In spite of the current democratic crisis, widespread disillusionment with politics dates back to the rule of socialists between 2006 and 2010, when Hungarians were not told the truth about the state of the economy and were then subjected to harsh austerity measures.
Many hoped Fidesz would provide a more prosperous alternative but instead it has only deepened cynicism towards politics. Polls estimate up to 60 percent of Hungarians are so disappointed with politics that they would rather not vote if an election took place today.
But Hungarians, especially younger ones, are looking beyond the party system to show their discontent with the prevailing political regime. Civil society movements are beginning to pop up at an impressive rate, while trade unions are promising action.
In a post-communist region not famous for the strength of its civil society, Andras Bozoki, a political analyst and former oppositionist under state socialism, notes that renewed civic activism is a reaction to “the rolling back of democratic institutions and the rule of law, something we hadn’t seen in the last 20 years.
“Hungary was a liberal democracy according to all international indexes, now it is considered a democracy but not a fully fledged one,” he tells IPS. People are uncertain and hesitant after both governing and opposition parties have disappointed them, “that’s why they are searching for alternatives in new movements.”
At no point was the new alternative more visible than on Jan. 2, when tens of thousands of citizens mobilised by civic movements gathered in front of Budapest’s Opera to protest the coming into effect of the new Constitution.
Among them was Attila Steve Kopias, one of the most visible faces of new opposition activism, with stunts that included getting arrested for dressing up as a homeless person and sleeping on a bench just to call attention to new laws criminalising homelessness.
“Any means of cooperation between the people and political power are being closed, so we have no alternative than to rise to power,” Kopias tells IPS.
“People have lived the last 20 years thinking politics is a job for politicians and we just have to vote. Now they are starting to realise that if we let politicians do whatever they want…they will do whatever they want.”
Kopias is hopeful more Hungarians will follow the trend towards mobilisation and participation: “I am absolutely sure the movement will grow. The big question is will it stop here? It is one thing we should send Orban away, but what should come after that? What kind of country do we want?
“We need precise requests, social justice, housing…but at least people have started talking about the details of politics while before they agreed with whatever their party said.”

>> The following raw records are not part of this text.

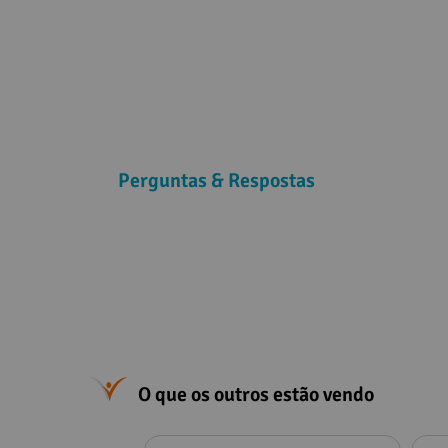
Perguntas & Respostas
O que os outros estão vendo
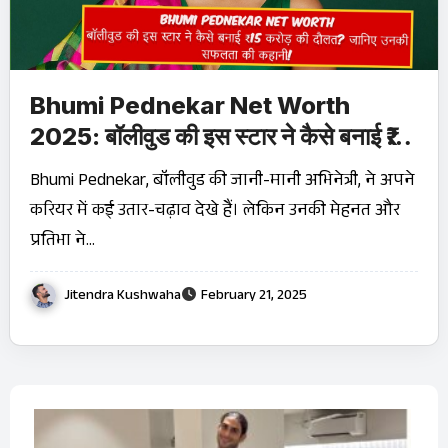
Bhumi Pednekar Net Worth
2025: बॉलीवुड की इस स्टार ने कैसे बनाई ₹15
करोड़ की दौलत? जानिए उनकी सफलता की
Bhumi Pednekar, बॉलीवुड की जानी-मानी अभिनेत्री, ने अपने
कहानी!
करियर में कई उतार-चढ़ाव देखे हैं। लेकिन उनकी मेहनत और
प्रतिभा ने…
Jitendra Kushwaha
February 21, 2025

Still, a large portion of the population views Hungary’s authoritarian drift passively, and is hostile to the same international bodies and states that criticise Orban’s governing style. Many among them voted for Orban trusting that his ‘unorthodox’ and ‘sovereign’ economic policy will protect them from further painful reforms.
In spite of months of troubling anti-democratic developments in Hungary, outspoken criticism from European Commission President Jose Manuel Barroso and United States Secretary of State Hillary Clinton only came after the prime minister curtailed the independence of the Central Bank this month.
“This gives the impression they are more concerned about the Central Bank than about democracy,” Bozoki tells IPS.
Writing for the weekly HVG, Hungarian philosopher Tamas Gaspar Miklos makes a similar point: “The Hungarian people, so often disappointed, may see in the ‘democratic cause’ nothing more than a decorative icing on the increasingly harsh austerity measured pushed by Western powers worried about financial stability.
“We must not be amazed that Hungarian citizens show little enthusiasm for restoring liberal democracy if that means their own destitution,” the former dissident adds.
Fidesz’s last pieces of legislation are being examined for their compatibility with European law. Hungary may have to partially track down considering it is risking a full-blown debt crisis that only assistance from the International Monetary Fund and the EU may be able to prevent.